Mikkelsen arrastra por toda la historia un vía crucis en forma de baile contenido. Ese es el drama más extenso de Druk: Martin ya no baila, en el sentido en el que puede decirse de alguien que ya no vive como quiere. El automatismo diario lo ha ensombrecido y silenciado: no está. Lo que no es un resultado extraordinario de la presión laboral que también sienten sus colegas. Es el efecto más trillado de la realidad productiva, que consiste en no vivir. Por eso, la regresión del cuarteto de borrachos hacia las ceremonias de la masculinidad infantil es la evidencia de que en el presente y en el futuro no hay nada. 

Los personajes de Vinterberg son hombres de manual. Se los reconoce por el infantilismo sin conciencia del ridículo, pero también por una variante del sentimentalismo que no ha tenido cabida en el universo masculino, generalmente representado por el idiotismo y el priapismo. Hay un don reservado a “lo femenino” que “lo masculino” no pisa sin resbalar. Porque en la cultura de los afectos, el repertorio sentimental se inclina a favor de las mujeres y la maternización de los fenómenos vinculados al corazón. Pero en Druk, los hombres son capaces de detectar los matices más refinados y discretos de la sensibilidad. Actúan, incluso sienten como mujeres. Aunque sentir como mujer o como hombre lo mismo da si lo que está en juego es la desesperación humana.  
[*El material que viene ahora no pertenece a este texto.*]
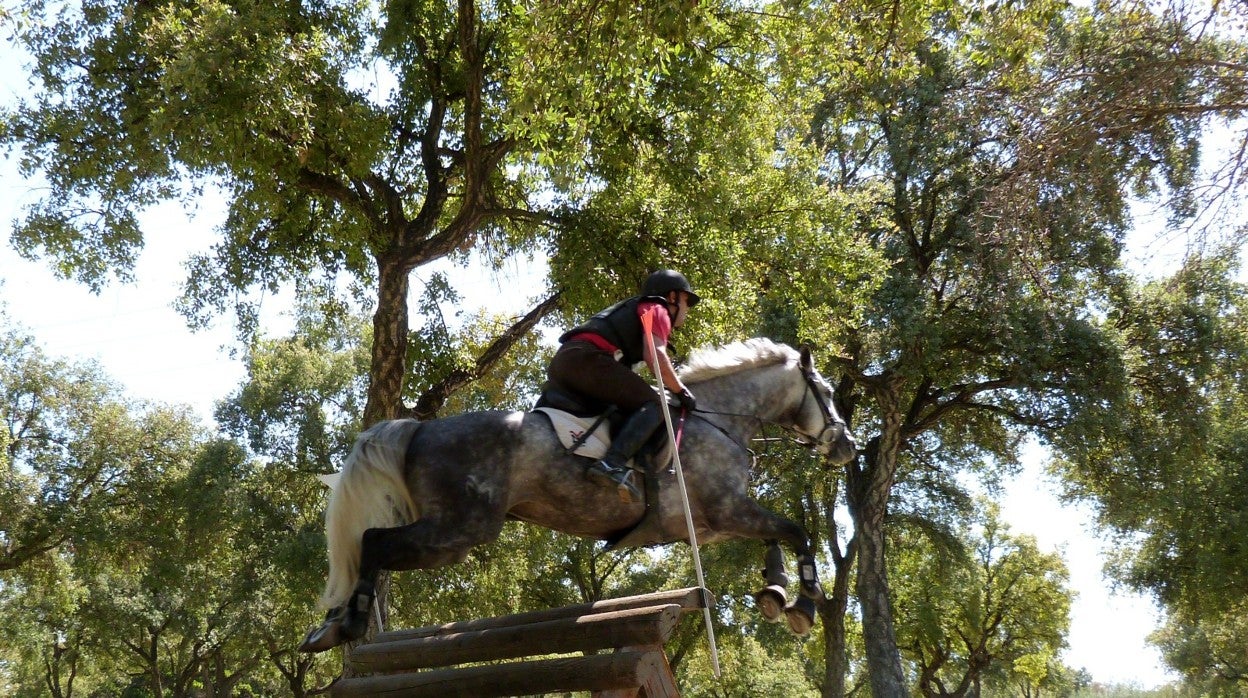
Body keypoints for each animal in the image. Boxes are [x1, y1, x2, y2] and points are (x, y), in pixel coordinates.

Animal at [299, 337, 858, 654]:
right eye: (828, 394)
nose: (848, 447)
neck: (717, 419)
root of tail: (419, 429)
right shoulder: (727, 508)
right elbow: (795, 529)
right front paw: (804, 605)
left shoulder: (714, 523)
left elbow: (775, 536)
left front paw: (775, 591)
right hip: (457, 532)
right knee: (373, 542)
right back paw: (345, 624)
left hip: (448, 531)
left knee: (370, 546)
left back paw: (328, 628)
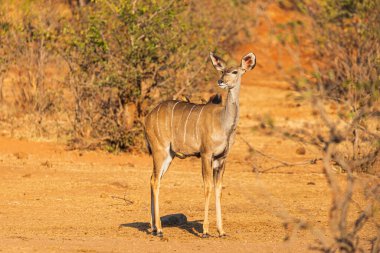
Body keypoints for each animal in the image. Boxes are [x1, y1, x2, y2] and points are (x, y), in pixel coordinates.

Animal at [144, 51, 256, 237]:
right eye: (222, 70)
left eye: (234, 72)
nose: (221, 81)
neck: (223, 123)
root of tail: (148, 117)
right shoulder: (205, 154)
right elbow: (207, 186)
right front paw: (205, 231)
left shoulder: (221, 158)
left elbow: (219, 188)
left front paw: (221, 231)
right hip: (160, 150)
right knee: (155, 180)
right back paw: (159, 229)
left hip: (169, 155)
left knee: (152, 178)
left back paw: (153, 227)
En esta película, la más parecida a un club de hombres que puede  encontrarse en una pantalla, hay una sola escena de violencia “masculina”. La protagoniza Martin cuando discute con su esposa Trine (María Bonnevie) sobre su relación cuesta abajo y termina cargando unas cuantas coronas en vajilla rota a la producción de Druk. Es una violencia fetichista, empleada contra las cosas (las cosas de la familia) que lo deja a Martin en un silencio de impotencia que Trine comparte del otro lado del río delgado que separa los géneros, pero con la misma desesperación. En un mismo punto de un sombrío comedor de Copenhague, el desacuerdo es también una comunión.